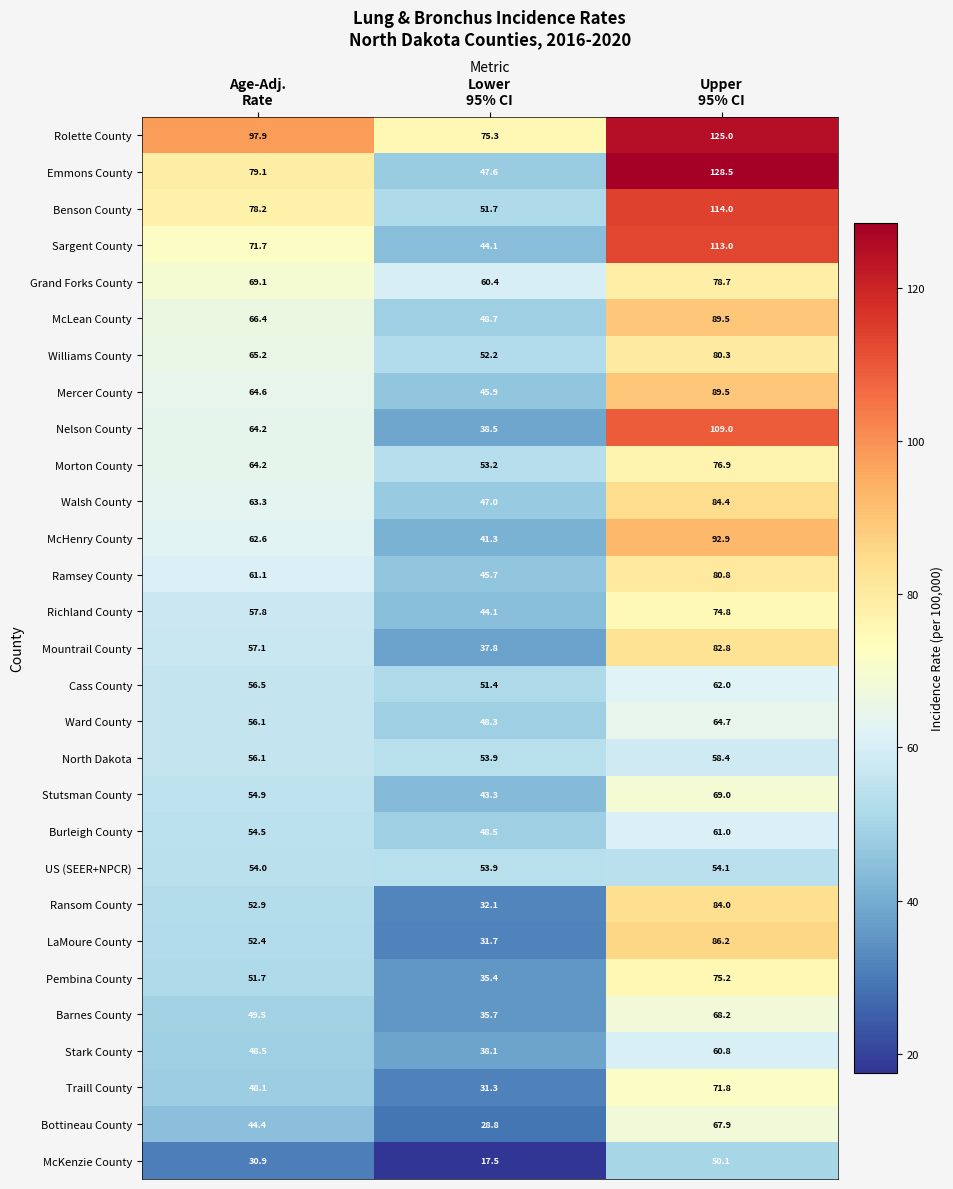

At how many categories does at least one series exceed 58?

3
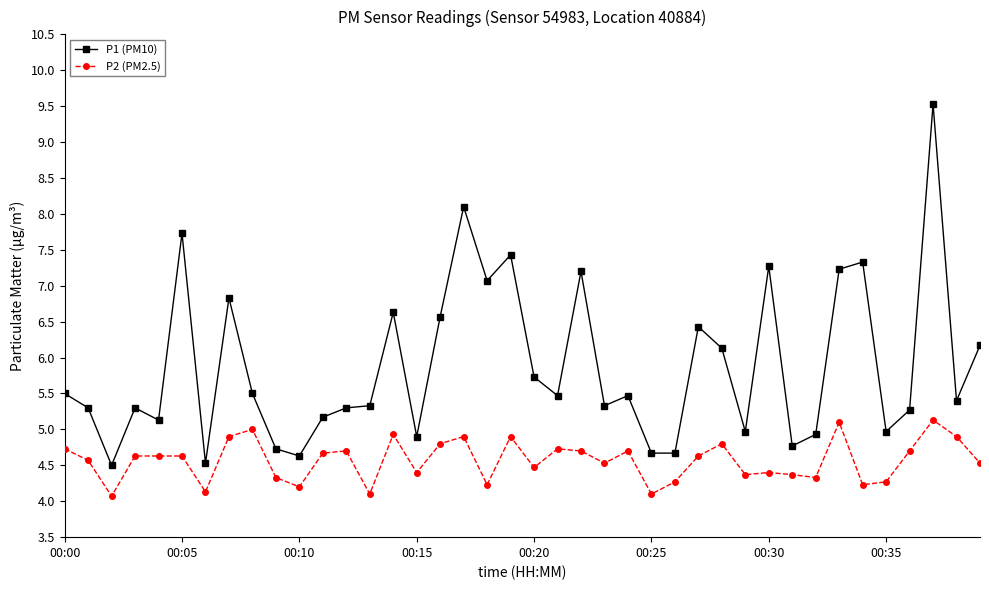

What is the minimum value for P1 (PM10)?

4.5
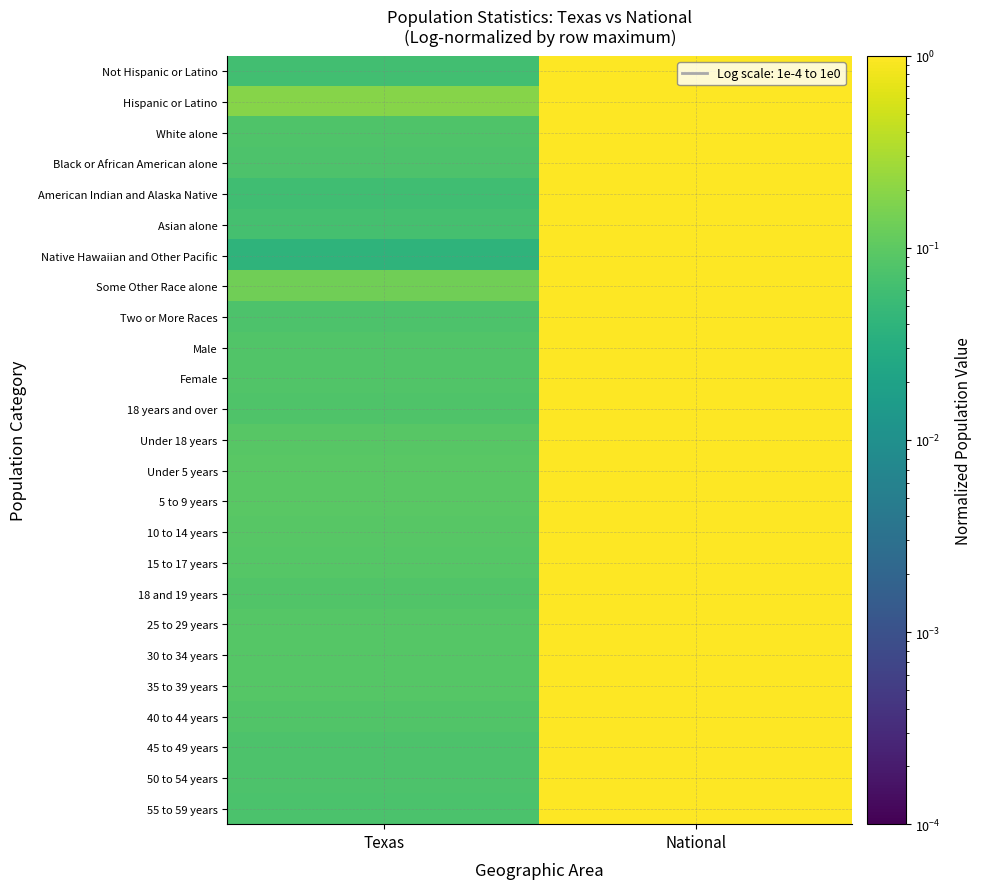

Reading left to right, list all the values displayed in this chart.

Not Hispanic or Latino: Texas=0.1	National=1.0
Hispanic or Latino: Texas=0.2	National=1.0
White alone: Texas=0.1	National=1.0
Black or African American alone: Texas=0.1	National=1.0
American Indian and Alaska Native: Texas=0.1	National=1.0
Asian alone: Texas=0.1	National=1.0
Native Hawaiian and Other Pacific: Texas=0.0	National=1.0
Some Other Race alone: Texas=0.1	National=1.0
Two or More Races: Texas=0.1	National=1.0
Male: Texas=0.1	National=1.0
Female: Texas=0.1	National=1.0
18 years and over: Texas=0.1	National=1.0
Under 18 years: Texas=0.1	National=1.0
Under 5 years: Texas=0.1	National=1.0
5 to 9 years: Texas=0.1	National=1.0
10 to 14 years: Texas=0.1	National=1.0
15 to 17 years: Texas=0.1	National=1.0
18 and 19 years: Texas=0.1	National=1.0
25 to 29 years: Texas=0.1	National=1.0
30 to 34 years: Texas=0.1	National=1.0
35 to 39 years: Texas=0.1	National=1.0
40 to 44 years: Texas=0.1	National=1.0
45 to 49 years: Texas=0.1	National=1.0
50 to 54 years: Texas=0.1	National=1.0
55 to 59 years: Texas=0.1	National=1.0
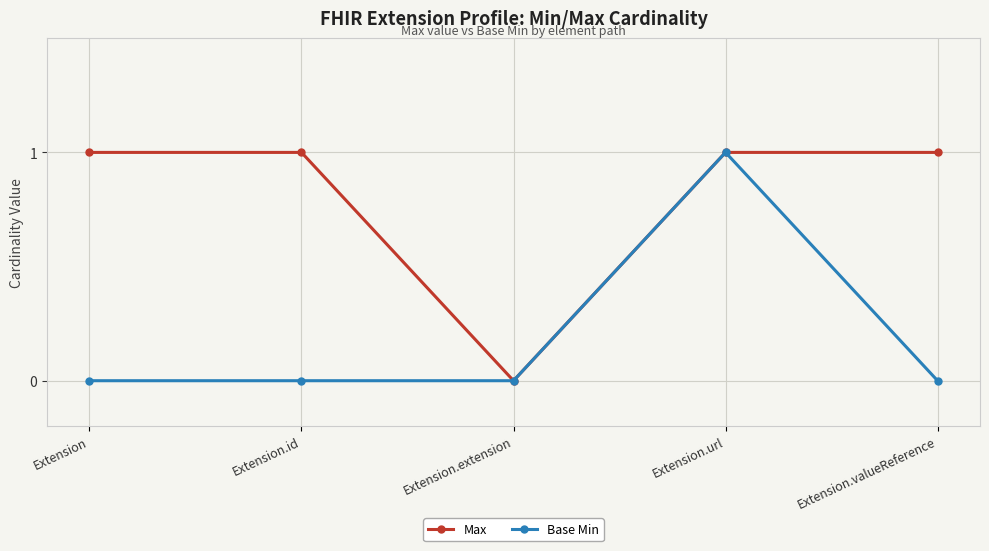

List the series in order of their overall mean, lowest first.

Base Min, Max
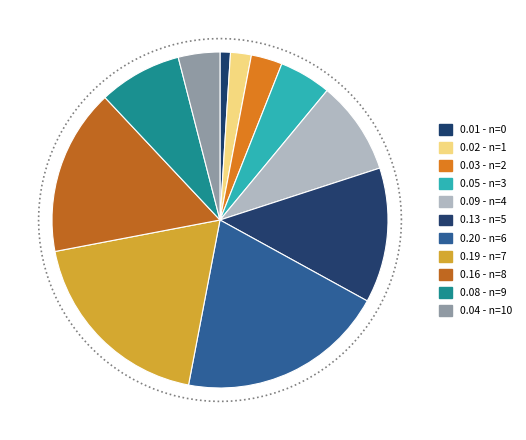

Which slice is the largest?

6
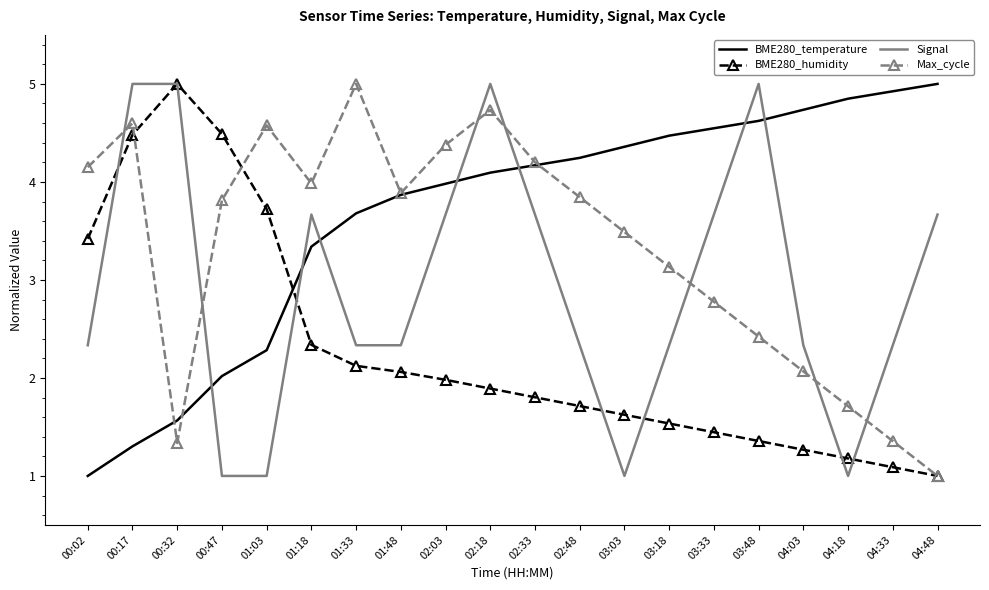

Rank the series by their average value, from lowest to highest.

BME280_humidity, Signal, Max_cycle, BME280_temperature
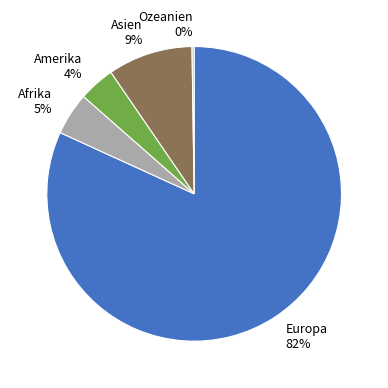

What percentage is the Amerika slice, to the nearest percent?

4%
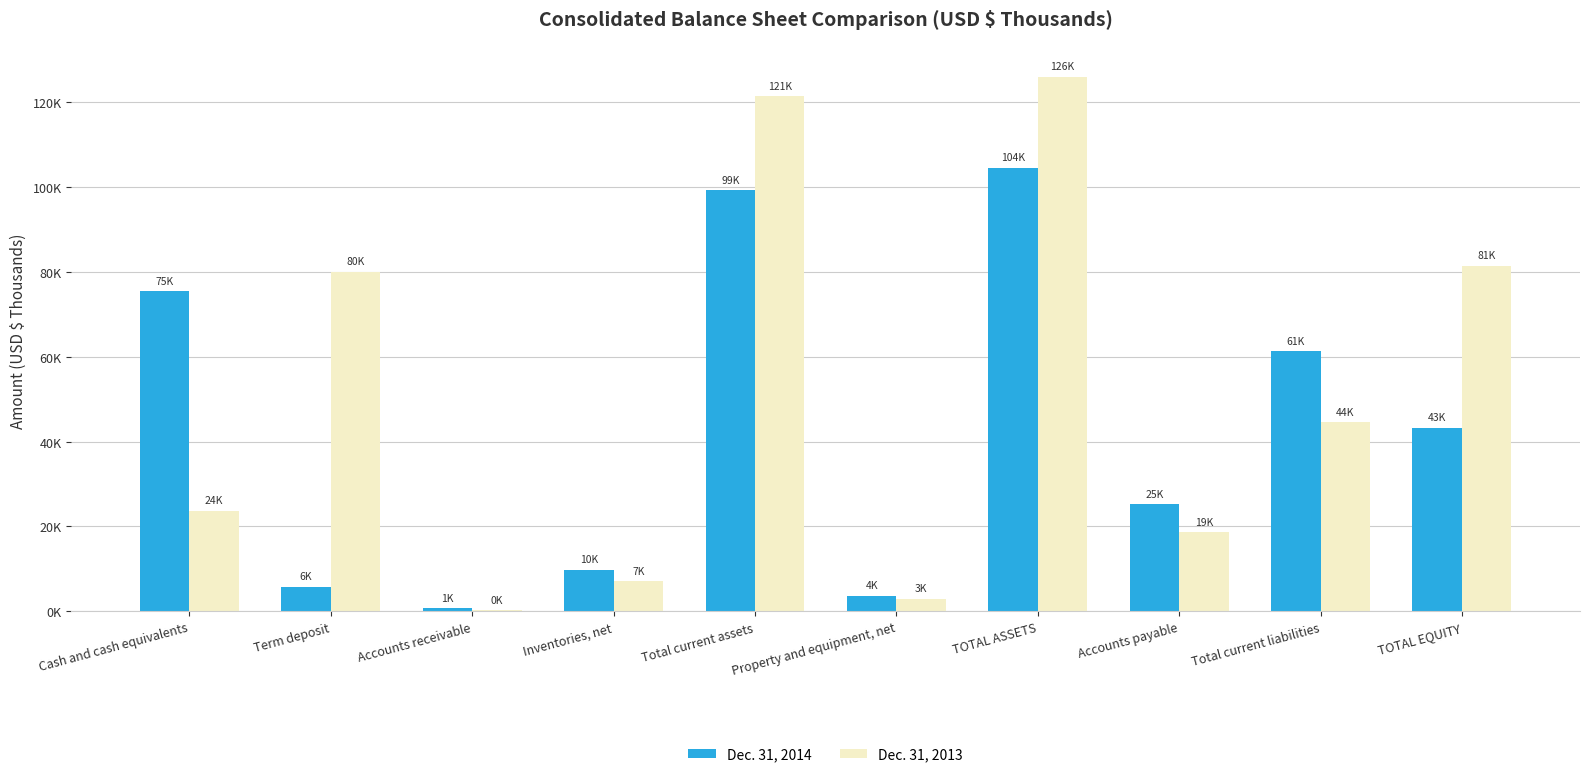

What is the sum of all Dec. 31, 2013 values?

505797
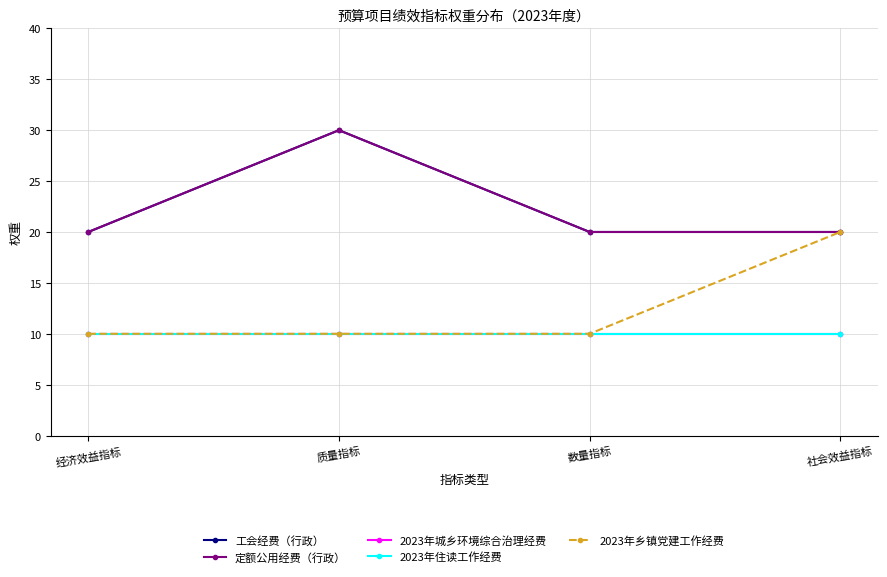

Does the chart display data point markers on the line(s)?

Yes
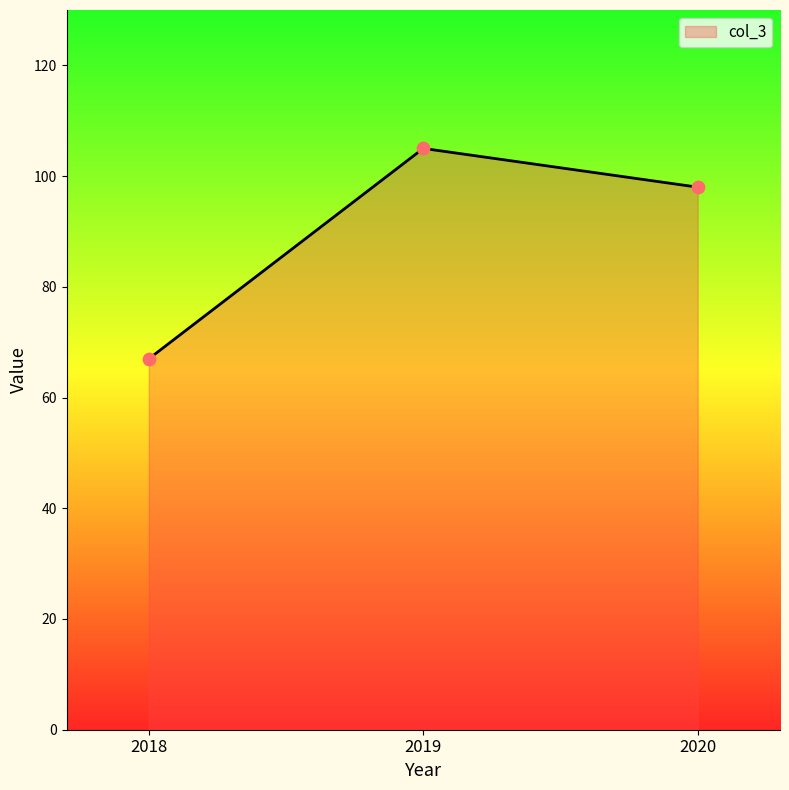

What is the ratio of the value at 2018 to the value at 2019?

0.6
++++++++++++++++++++
(Task objective): Rewrite the records above with every "chart" replaced by "graph" and everything else unchanged, leaving out the pictures.

(Exercise result):
At how many categories does at least one series exceed 58?

3

What is the minimum value for P1 (PM10)?

4.5

Reading left to right, list all the values displayed in this graph.

Not Hispanic or Latino: Texas=0.1	National=1.0
Hispanic or Latino: Texas=0.2	National=1.0
White alone: Texas=0.1	National=1.0
Black or African American alone: Texas=0.1	National=1.0
American Indian and Alaska Native: Texas=0.1	National=1.0
Asian alone: Texas=0.1	National=1.0
Native Hawaiian and Other Pacific: Texas=0.0	National=1.0
Some Other Race alone: Texas=0.1	National=1.0
Two or More Races: Texas=0.1	National=1.0
Male: Texas=0.1	National=1.0
Female: Texas=0.1	National=1.0
18 years and over: Texas=0.1	National=1.0
Under 18 years: Texas=0.1	National=1.0
Under 5 years: Texas=0.1	National=1.0
5 to 9 years: Texas=0.1	National=1.0
10 to 14 years: Texas=0.1	National=1.0
15 to 17 years: Texas=0.1	National=1.0
18 and 19 years: Texas=0.1	National=1.0
25 to 29 years: Texas=0.1	National=1.0
30 to 34 years: Texas=0.1	National=1.0
35 to 39 years: Texas=0.1	National=1.0
40 to 44 years: Texas=0.1	National=1.0
45 to 49 years: Texas=0.1	National=1.0
50 to 54 years: Texas=0.1	National=1.0
55 to 59 years: Texas=0.1	National=1.0

List the series in order of their overall mean, lowest first.

Base Min, Max

Which slice is the largest?

6

Rank the series by their average value, from lowest to highest.

BME280_humidity, Signal, Max_cycle, BME280_temperature

What percentage is the Amerika slice, to the nearest percent?

4%

What is the sum of all Dec. 31, 2013 values?

505797

Does the graph display data point markers on the line(s)?

Yes

What is the ratio of the value at 2018 to the value at 2019?

0.6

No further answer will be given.